O uso de animais em pesquisas e testes científicos no Brasil
Enviada em 08/10/2021
No Brasil, em 2008, foi aprovada a Lei Arouca, que regulamenta a criação e a utilização de animais em atividades de ensino e pesquisa científica no país. Essa lei obriga as Instituições de Pesquisa a constituírem uma Comissão de Ética. Conquanto, tal prerrogativa não tem se reverberado com ênfase na prática quando se observa o uso de animais em pesquisas e testes científicos, dificultando, deste modo, a universalização desse direito tão importante. Diante dessa perspectiva, faz-se imperiosa a análise dos fatores que favorecem esse quadro.
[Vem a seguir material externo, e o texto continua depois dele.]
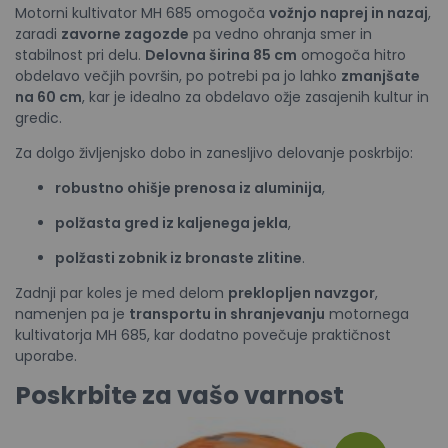
Motorni kultivator MH 685 omogoča
vožnjo naprej in nazaj
,
zaradi
zavorne zagozde
pa vedno ohranja smer in
stabilnost pri delu.
Delovna širina 85 cm
omogoča hitro
obdelavo večjih površin, po potrebi pa jo lahko
zmanjšate
na 60 cm
, kar je idealno za obdelavo ožje zasajenih kultur in
gredic.
Za dolgo življenjsko dobo in zanesljivo delovanje poskrbijo:
robustno ohišje prenosa iz aluminija
,
polžasta gred iz kaljenega jekla
,
polžasti zobnik iz bronaste zlitine
.
Zadnji par koles je med delom
preklopljen navzgor
,
namenjen pa je
transportu in shranjevanju
motornega
kultivatorja MH 685, kar dodatno povečuje praktičnost
uporabe.
Poskrbite za vašo varnost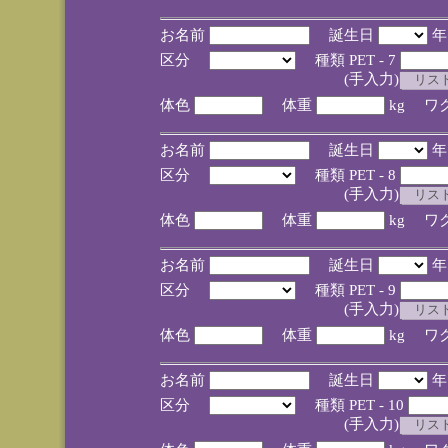
お名前
誕生日
区分
種類 PET - 7
(手入力)
体色
体重
kg ワ
お名前
誕生日
区分
種類 PET - 8
(手入力)
体色
体重
kg ワ
お名前
誕生日
区分
種類 PET - 9
(手入力)
体色
体重
kg ワ
お名前
誕生日
区分
種類 PET - 10
(手入力)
Em uma primeira análise, deve-se ressaltar a ausência de medidas governamentais para combater o uso antiético de animais nas pesquisas ciêntificas. Nesse sentido, é preciso pontuar que os testes não são eficientes. De acordo com a PEA (Projeto Esperança Animal), as pesquisas científicas realizadas em animais não são seguras devido às grandes diferenças biológicas entre eles e humanos, os quais utilizam os produtos testados.
Ademais, é fundamental apontar essa prática como impulsionador dos maus-tratos aos animais no Brasil. Segundo os pesquisadores William Russel e Rex Burch, os quais criaram os princípios de substituição de animais em pesquisas, o sistema nervoso do grupo em questão é similar ao humano. Isso significa que, durante os experimentos, os bichos utilizados sentem dor extrema e, ainda assim, o procedimento é ininterrupto. Diante de tal exposto, fica evidente que a utilização de animais em pesquisas científicas no país é um problema e, por isso, deve ser desestimulada e coibida. Logo, é inadmissível que esse cenário continue a perdurar.
Depreende-se, portanto, a necessidade de se combater esses obstáculos. Para isso, é imprescindível que o Poder Legislativo, por intermédio das leis, as fazendo mais severas, proíba as pesquisas em animais e estabeleça multas para os laboratórios que não cumprirem essa norma a fim de proteger os animais e diminuir a crueldade. Assim, se consolidará uma sociedade mais saudável e ética, onde o Estado desempenha corretamente seu “contrato social”, tal como afirma John Locke.